**Что нужно сделать**
**1.** Выпишите из фрагмента судебной речи все определения, которыми описан анализ, который после окончания судебного следствия должен вступить в действие.
**2.** Под каким названием в газете вышел фельетон, о котором говорится во фрагменте судебной речи?

**Текст**
—————

Я должен покаяться — слишком много мы, стороны, вно­сили горячности в допрос подсудимого и потерпевшей. Вре­менами в судебном заседании бушевали страсти. Барометр показывал бурю.
Но в этом повинны не столько мы, сколько само дело. По нему невозможно вынести приговор, который в какой-то степени удовлетворял бы обе стороны, нельзя прийти к выводу: в чем-то право обвинение, а кое в чем права защи­та. Нет, одно из двух: или подсудимый — человек без совес­ти и чести, он цинично преследовал потерпевшую, а те­перь так же цинично клевещет на ее, или потерпевшая, ко­торая отнюдь не потерпевшая, цинично обманывала честного и прямодушного человека, а когда обман должен был раскрыться, она, чтобы помешать этому, возводит лож­ное обвинение. Или — или! Третьего не дано.
Приступая к судебному следствию, каждая из сторон не только считала свою точку зрения единственно возможной, но любую иную рассматривала едва ли не как посягательство на истину. Но вот закончено судебное следствие. Все доказа­тельства рассмотрены, исследованы, проверены. Не осталось ничего невыясненного или сомнительного. Все стало на свои места. А позиции сторон? Кое-что изменилось, но в главном они остались прежними. Спор продолжается. Но теперь уже нет места для страстей. В действие должен вступить точный, беспристрастный, выверенный анализ.
Наше дело должно было пройти сложный и трудный путь. Да и как могло быть иначе? Следствие еще не было закончено, не были получены последние объяснения обви­няемого, шел еще допрос свидетелей и никто, разумеется, не знал, что они покажут, а обвинение против Сергея Тимофе­евича Бердникова было уже признано установленным и до­казанным. Признано путем, для которого в законе нет осно­вания, путем несправедливым, вызывающим острое чувство
55
протеста. За неделю до окончания следствия появился в га­зете тот самый фельетон «Чубаровец в конторке мастера», который приобщен к делу. В фельетоне как о чем-то совер­шенно достоверном доводится до общего сведения о пре­ступлении Бердникова: 54-летний селадон понуждал к со­жительству молодую, светящуюся нежным розовым светом невинности Наталию Туркину, попавшую на свою беду в за­висимость от Бердникова.

—————

**Исходные данные**
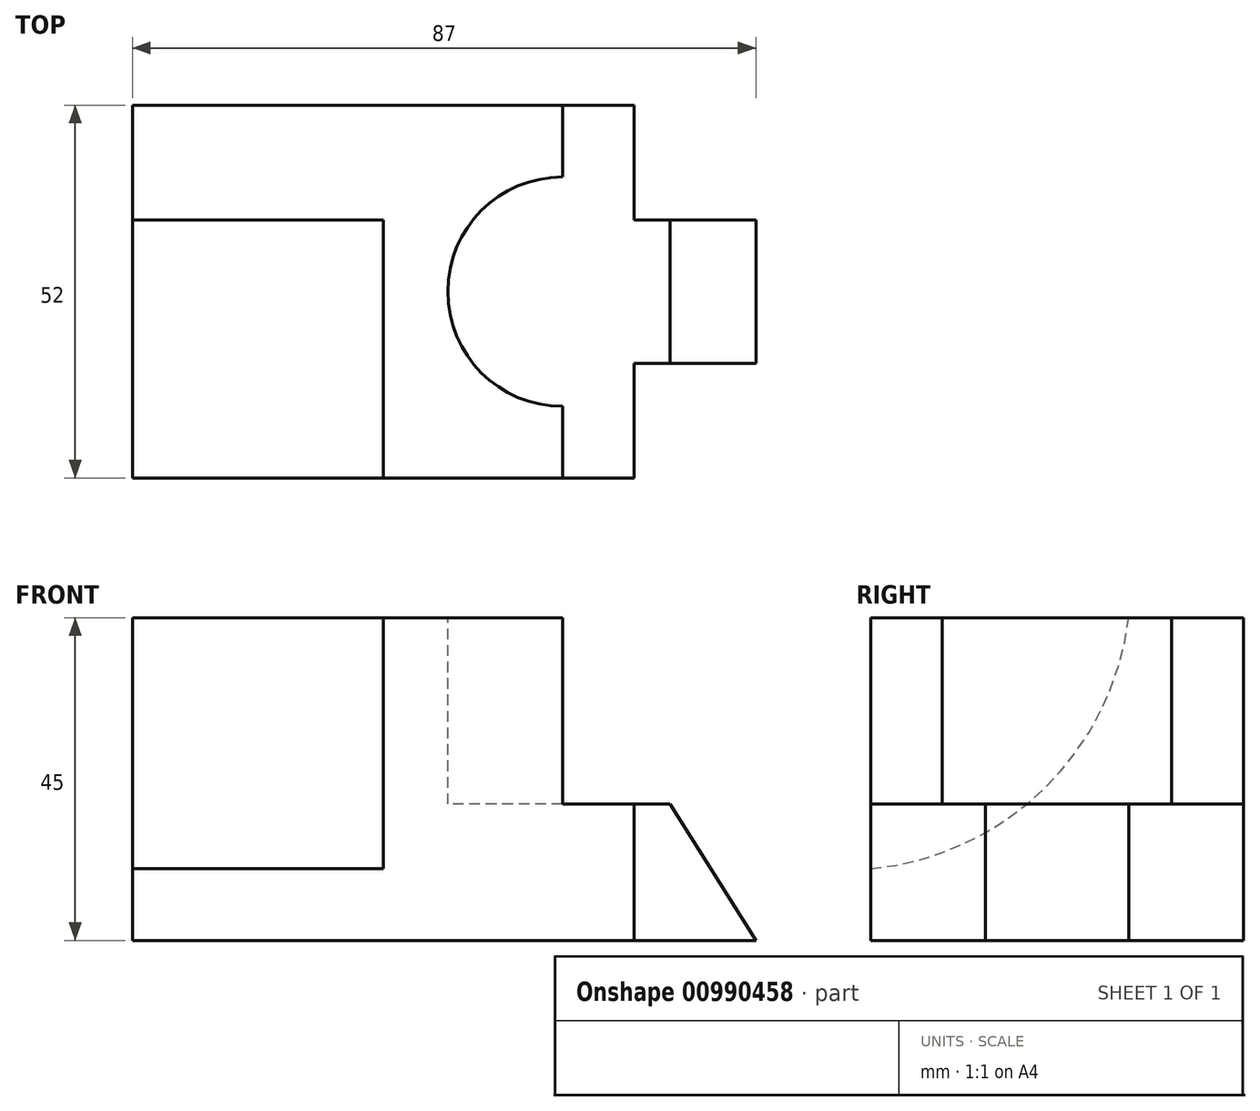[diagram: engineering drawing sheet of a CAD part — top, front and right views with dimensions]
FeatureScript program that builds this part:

—————

**Ожидаемые ответы**
**1.** Точный, беспристрастный, выверенный.

**2.** «Чубаровец в конторке мастера».